| WORK REQUIRED |
Reproduce, word for word, the part of the comment thread below that starts with "I'd hate to" and ends after "data much better.".

| TEXT |
###

I'd hate to run out of gas in the middle of a void.
Amazing my friend !
What really had me going was at the end... not with the statistics but how that's only SEVEN PERCENT of the observable universe! Please, next time remind us to wear a condom because my mind's pregnant!
11:50 So is the Great Attractor strong enough to keep all these local superclusters gravitationally bound? Because other videos suggest that only our Local Group is gravitationally bound and in the far far future everything else will be out of sight never to be seen again because of Dark Energy.
That depends upon lots of variables, including whether or not red shifted light is being correctly interpreted as actual motion. This may sound crazy on the surface, but other theories explain and predict the observed data much better.
This one interpretation of red shifted light is the main tenet for the BB theory, which is very very broken and should have been tossed out decades ago. IMO the biggest flaw by far is that it is the grossest possible violation of conservation of matter/energy.
The red shifted light from distant galaxies is still a great way of measuring huge distances, in all the alternate theories I have looked at. You can search for 'biggest holes in the big bang theory' and you will find lots of articles which list reasons the BB is broken, in fact any single one of the top 10 is reason enough to scrap it. Dark energy and dark matter were made up in the most unscientific way to try to band aid an incredibly broken and outdated big bang theory, they are basically fairy tales that were posited in a way that can't be proved or disproved.

###

| SUPPLIED INFORMATION |
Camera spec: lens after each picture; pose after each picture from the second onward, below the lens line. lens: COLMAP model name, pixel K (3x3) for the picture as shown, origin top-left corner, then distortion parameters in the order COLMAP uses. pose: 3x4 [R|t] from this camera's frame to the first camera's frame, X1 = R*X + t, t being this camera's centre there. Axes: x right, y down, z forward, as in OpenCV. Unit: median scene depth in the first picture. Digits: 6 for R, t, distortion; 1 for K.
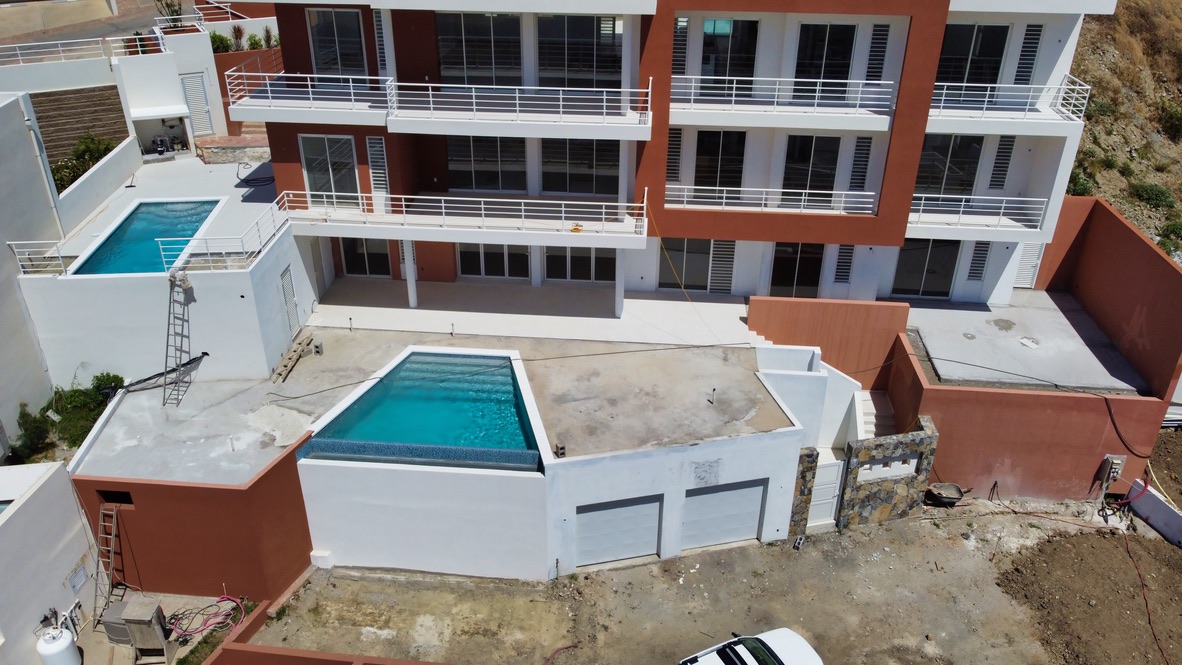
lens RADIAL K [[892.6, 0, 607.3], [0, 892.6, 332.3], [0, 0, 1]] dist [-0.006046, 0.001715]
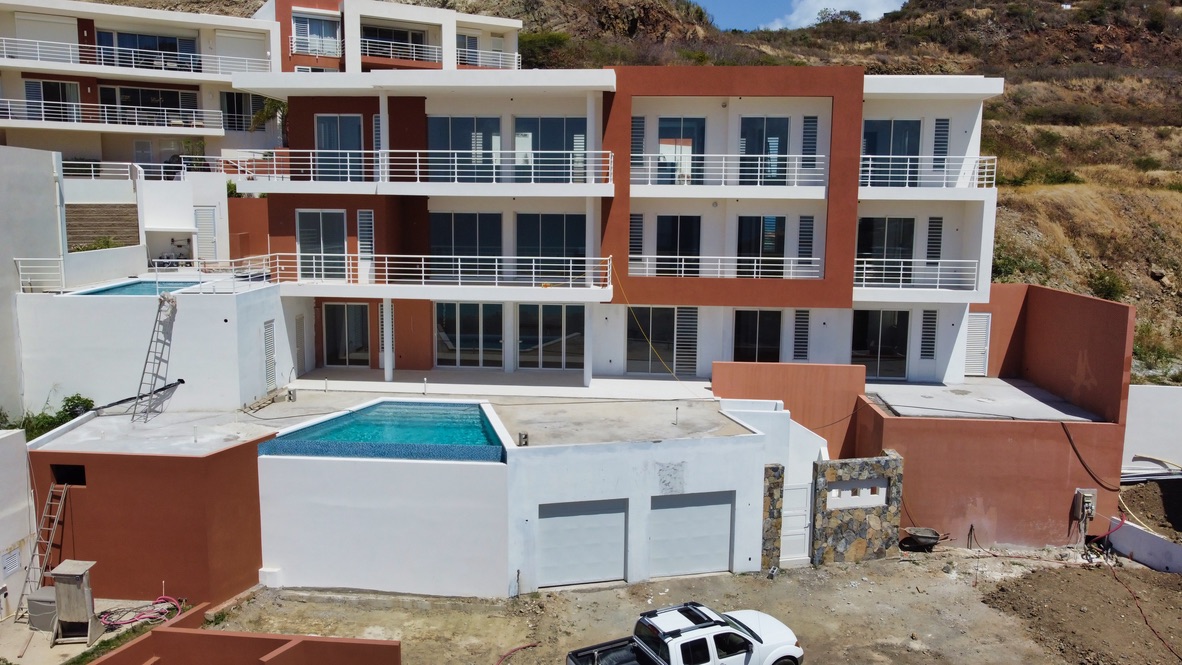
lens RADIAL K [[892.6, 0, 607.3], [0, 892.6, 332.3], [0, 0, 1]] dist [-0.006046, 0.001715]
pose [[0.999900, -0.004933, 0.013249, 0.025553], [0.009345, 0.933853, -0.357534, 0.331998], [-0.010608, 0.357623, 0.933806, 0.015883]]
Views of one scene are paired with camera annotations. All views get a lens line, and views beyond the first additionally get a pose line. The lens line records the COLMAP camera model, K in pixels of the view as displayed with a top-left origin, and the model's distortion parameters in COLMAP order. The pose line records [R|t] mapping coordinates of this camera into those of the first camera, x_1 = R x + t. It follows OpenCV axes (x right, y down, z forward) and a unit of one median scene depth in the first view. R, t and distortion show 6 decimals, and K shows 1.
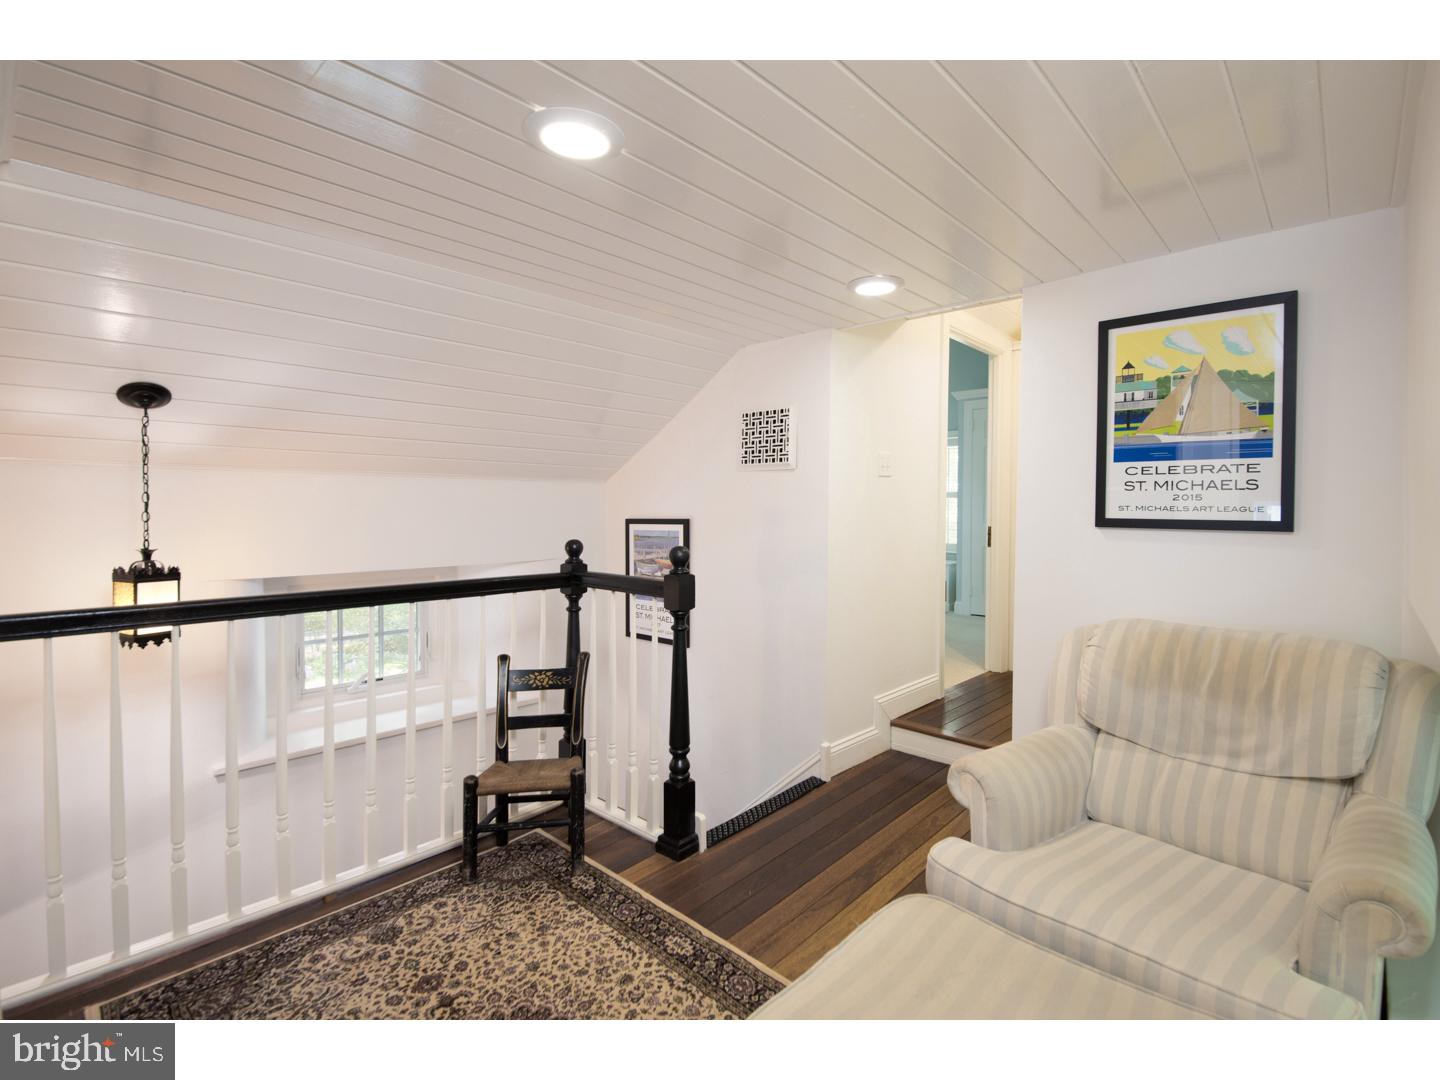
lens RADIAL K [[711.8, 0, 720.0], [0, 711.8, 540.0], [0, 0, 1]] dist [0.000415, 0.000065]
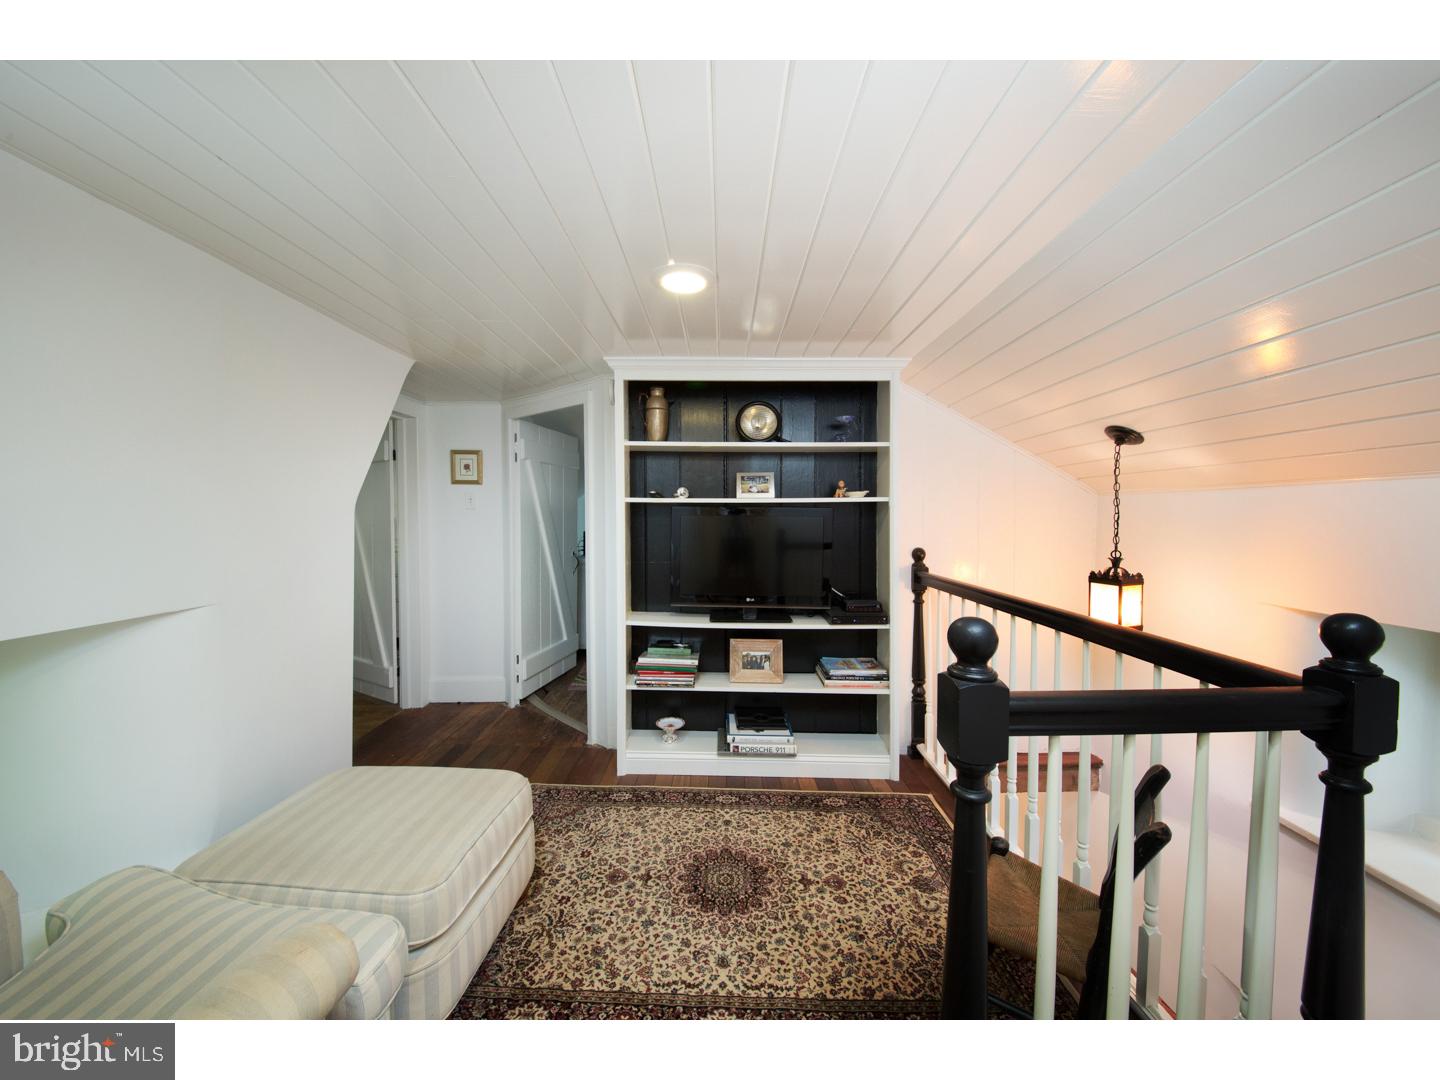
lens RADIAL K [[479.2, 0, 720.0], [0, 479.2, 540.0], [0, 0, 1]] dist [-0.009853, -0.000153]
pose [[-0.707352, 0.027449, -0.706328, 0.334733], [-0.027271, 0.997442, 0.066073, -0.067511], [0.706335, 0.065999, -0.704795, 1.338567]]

###

| SOLUTION FOR THIS EXERCISE |
I'd hate to run out of gas in the middle of a void.
Amazing my friend !
What really had me going was at the end... not with the statistics but how that's only SEVEN PERCENT of the observable universe! Please, next time remind us to wear a condom because my mind's pregnant!
11:50 So is the Great Attractor strong enough to keep all these local superclusters gravitationally bound? Because other videos suggest that only our Local Group is gravitationally bound and in the far far future everything else will be out of sight never to be seen again because of Dark Energy.
That depends upon lots of variables, including whether or not red shifted light is being correctly interpreted as actual motion. This may sound crazy on the surface, but other theories explain and predict the observed data much better.